THREE PEAKS PROPERTIES LIMITED - Analysis Report
Credit Opinion: CONDITIONAL APPROVAL
Three Peaks Properties Limited shows signs of operational continuity with increasing fixed assets, indicating active investment in property. However, the company has persistent net liabilities and negative shareholders’ funds (£-25,947 as of 31/12/2024), reflecting accumulated losses. Current liabilities significantly exceed current assets, and long-term creditors have increased notably, which raises concerns about solvency and debt servicing capacity. The directors’ support and going concern statement are positives, but tight liquidity and negative equity warrant caution. Approval should be conditional on ongoing director support and monitoring financial improvements.Financial Strength:
The company’s fixed assets rose sharply from £311,721 in 2023 to £736,660 in 2024, implying recent property acquisitions or capital expenditure.
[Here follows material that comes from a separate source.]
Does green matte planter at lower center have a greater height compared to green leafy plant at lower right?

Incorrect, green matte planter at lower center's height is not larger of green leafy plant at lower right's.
However, net liabilities remain negative and have slightly worsened, with shareholders’ funds decreasing from £-25,299 to £-25,947. The long-term liabilities more than doubled, from £338,357 to £770,394, signaling increased borrowing or creditor reliance. The balance sheet is leveraged and undercapitalized, with equity deficits posing a risk to creditors.Cash Flow Assessment:
Current assets remain minimal (£7,787 in 2024), with current liabilities at £770,394, suggesting limited liquidity and working capital deficits if short-term obligations fall due. Although net current assets are positive, this figure is due to a small increase in current assets rather than a reduction in current liabilities. The company’s ability to meet near-term payments from operational cash flow appears constrained, relying heavily on director support and refinancing.Monitoring Points:
- Track changes in net liabilities and shareholders’ funds for improvement or further deterioration.
- Monitor cash flow statements for operational cash generation and liquidity improvements.
- Review the composition and terms of long-term creditors to assess refinancing risk.
- Watch for timely repayment of current liabilities and adherence to filing deadlines.
- Maintain oversight of directors’ ongoing financial support and any changes in management.